┌──
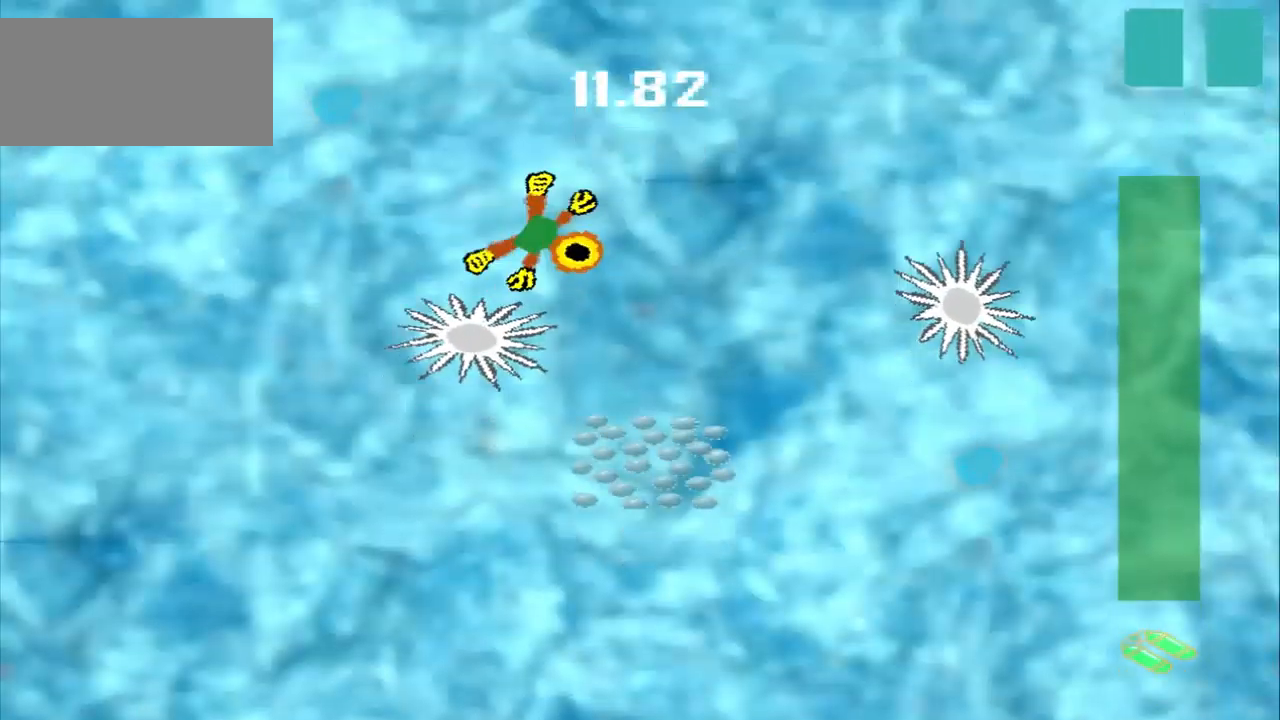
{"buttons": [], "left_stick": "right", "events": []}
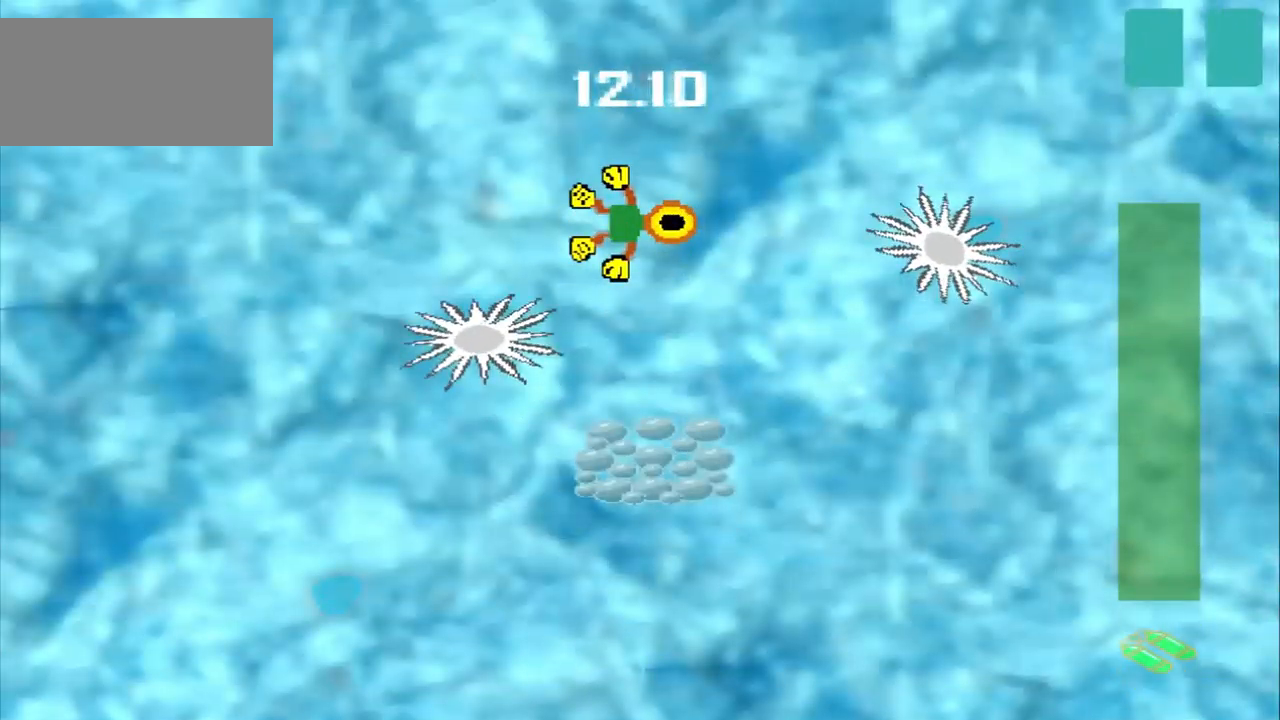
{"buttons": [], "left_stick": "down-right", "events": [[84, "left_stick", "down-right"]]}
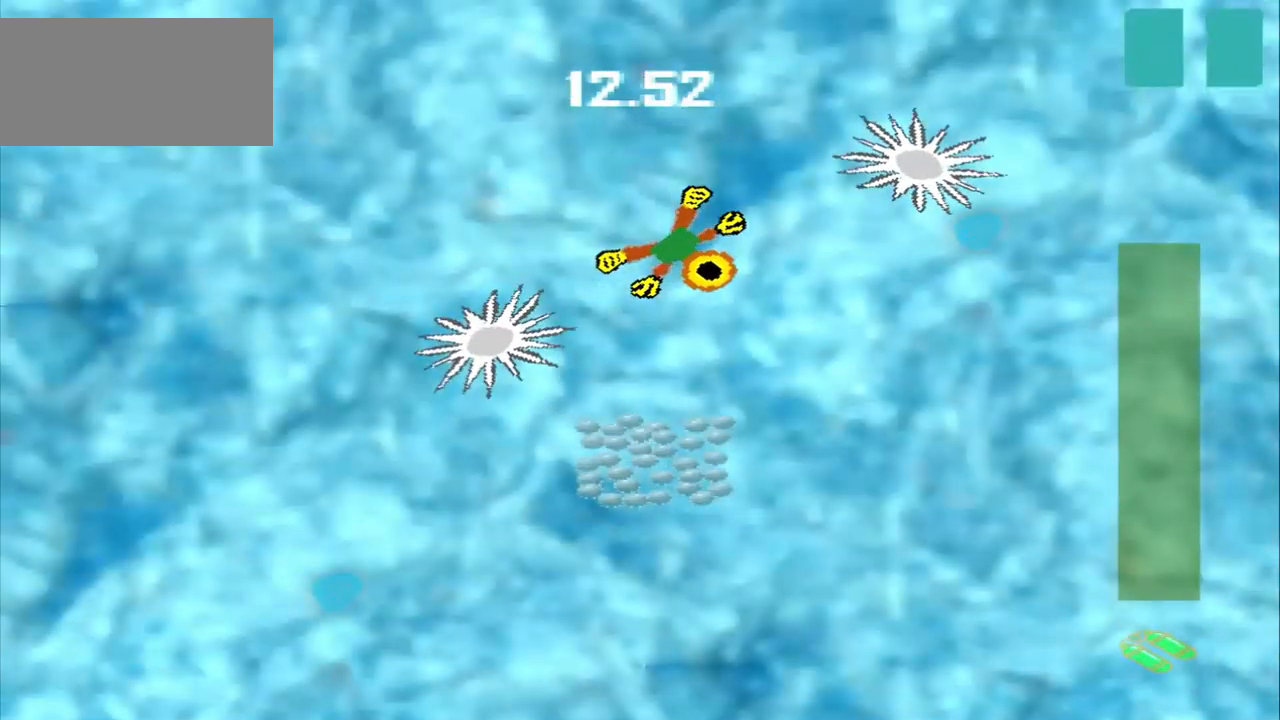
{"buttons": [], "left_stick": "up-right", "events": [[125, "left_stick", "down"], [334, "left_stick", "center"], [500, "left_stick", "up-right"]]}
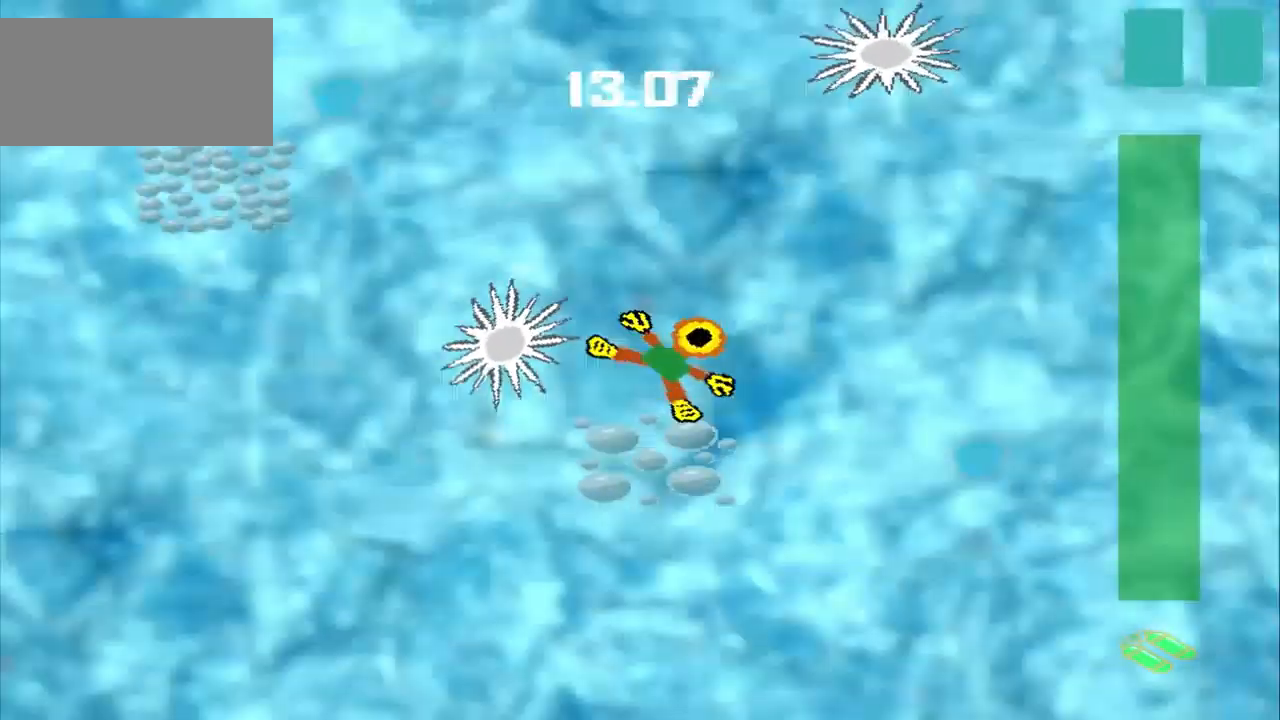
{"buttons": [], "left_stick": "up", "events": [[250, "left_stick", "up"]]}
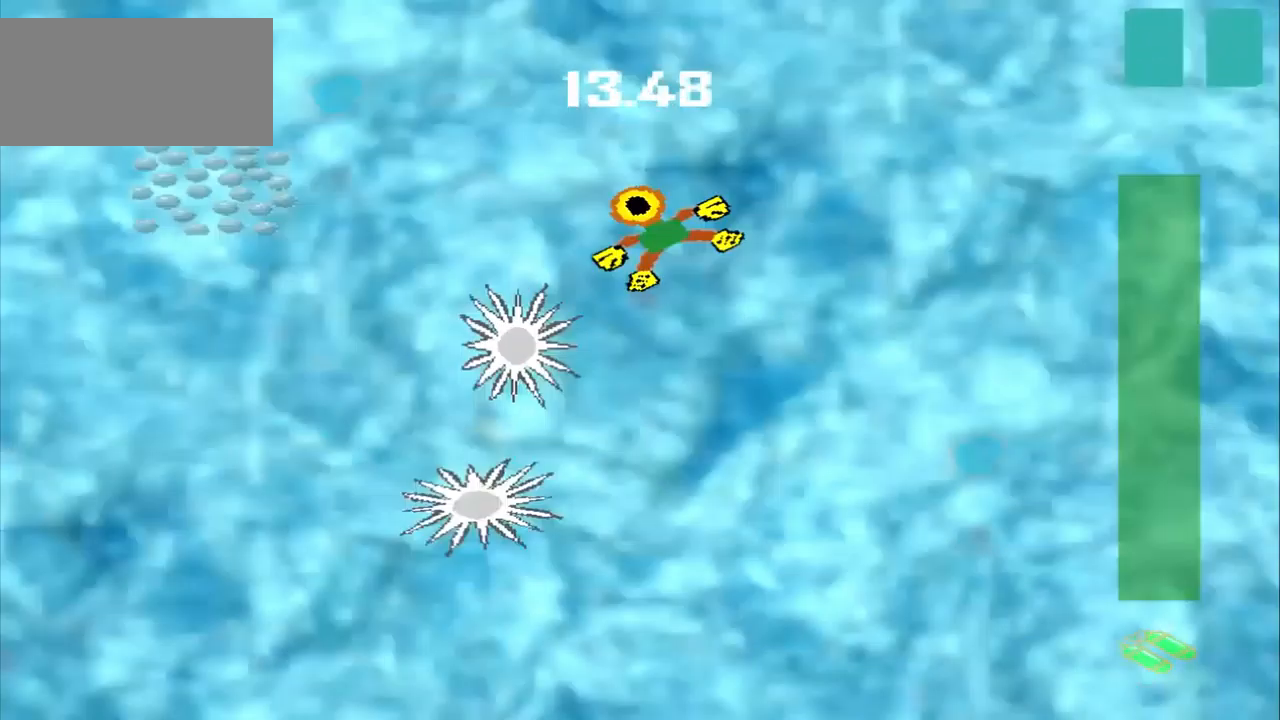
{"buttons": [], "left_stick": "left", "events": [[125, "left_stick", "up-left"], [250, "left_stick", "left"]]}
└──
▶ _THE PROBLEM_: Your answer must be a single number: the count of lines in the records that hold the word "right".

▶ _EXERCISE RESULT_: 3